2002年01月09日(水)  家庭を持つことについて。
世の中には、僕とどうも相性の悪い「言葉」というものがある。
その「言葉」自体には罪も悪意もないのだけど、
僕はどうも気に入らない。仲良くなれない。
 
「ツンツルテン」
この言葉は方言かもしれないけど、僕はこの言葉が嫌いだ。
ズボンの裾が短すぎるとき、もしくは裾上げに失敗したときに「ツンツルテンになった」
と言うのだけど、その短すぎるズボンを眺めて、どう「ツンツルテン」なのかわからない。
 
絶えず笑顔を振りまいている人を見て「あの人、ニコニコしてるね」と言う。
だってニコニコしてるもの。
絶えず眉間に皺を寄せて貧乏揺すりしている人を見て「あの人、イライラしてるね」と言う。
だってイライラしてるもの。
絶えずズボンの裾が短すぎる人を見て「あの人、ツンツルテンだね」と言う。
しかしツンツルテンしてない。
 
「ツンツルテン」という言葉を聞くと、なんだかふさわしくない形容詞を与えられたみたいで、
ひどく惨めな気持ちになる。
ツンツルテンの人に同情するのではなく、ツンツルテンという言葉に嘆くのだ。
 
他にも相性が悪い(というか納得いかない)言葉がいくつかある。
 
「つくね」
僕は「つくね」という存在自体も納得いかなくて(串に刺さっている意味がわからない)、
あまり食べないのだけど、「つくね」という言葉も納得いかない。
「たこ焼き」という言葉を聞けば、たこ焼きを食べたことない人でも、なんとなくイメージが湧く。
しかし「つくね」はイメージのつけようがない。「つくね?なんですかそれ?どこの地名ですか?」
じゃあ「お好み焼き」はどうなんだ?と言われると、これはしょうがない。
僕は「つくね」という言葉だけが嫌いなのだ。要するに偏見。言葉の偏見。
 
「フレンチクルーラー」
これはミスタードーナツでも売っているドーナツだけど、僕はこれも許せない。
「フレンチ」は百歩譲ってOKだとして、「クルーラー」はわからない。なんだ「クルーラー」って。
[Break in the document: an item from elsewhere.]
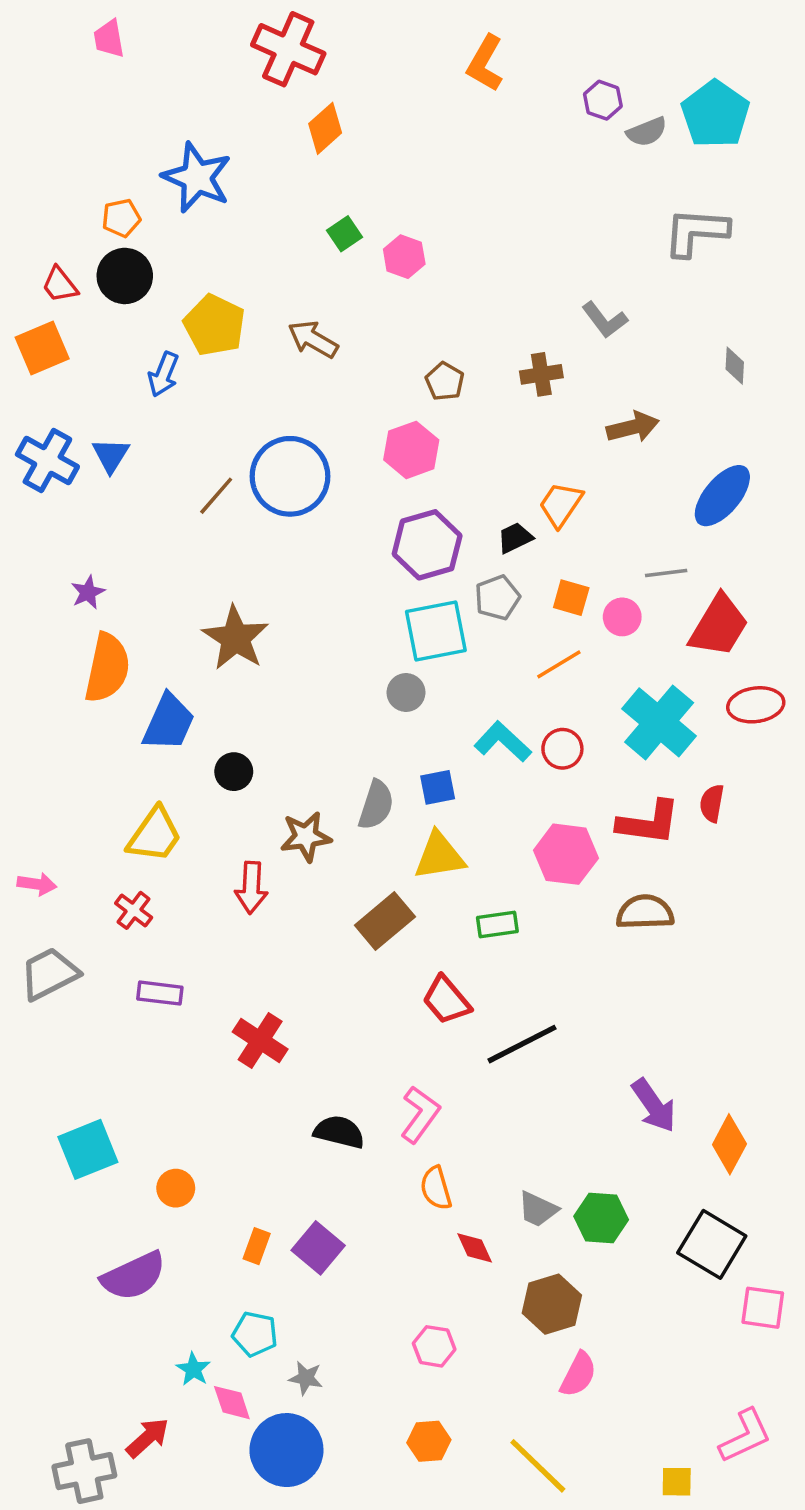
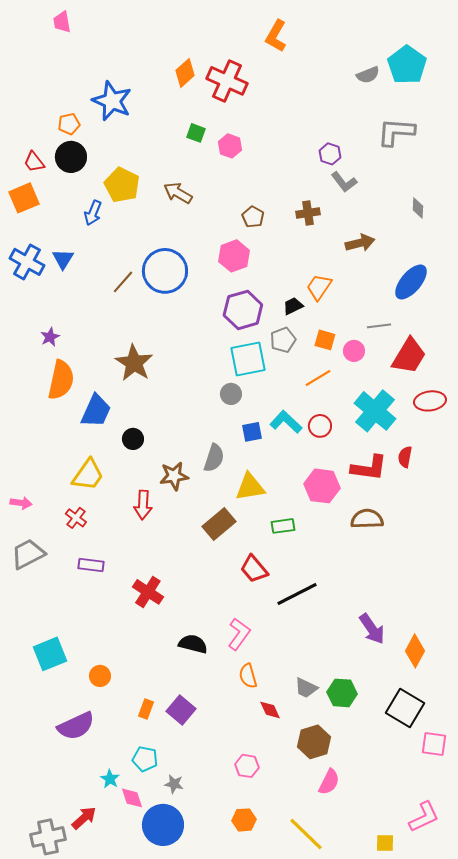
red cross: (288, 49) -> (227, 81), moved
purple hexagon: (603, 100) -> (330, 154), moved
green square: (344, 234) -> (196, 133), turned -36
blue square: (438, 787) -> (252, 432), moved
なんだか掃除道具みたいです。クイックルワイパーの弟分みたいです。
細かく言うと、語尾を「ラー」と伸ばすのが気に入らない。
「フレンチクルーラ」だったら日頃の僕のちっぽけな寛大さでも受け止められるだろう。
しかし語尾を「ラー」と伸ばしたことによって、あっという間に僕は不機嫌です。
 
こんな僕もいつかは家庭を持つのかなぁ。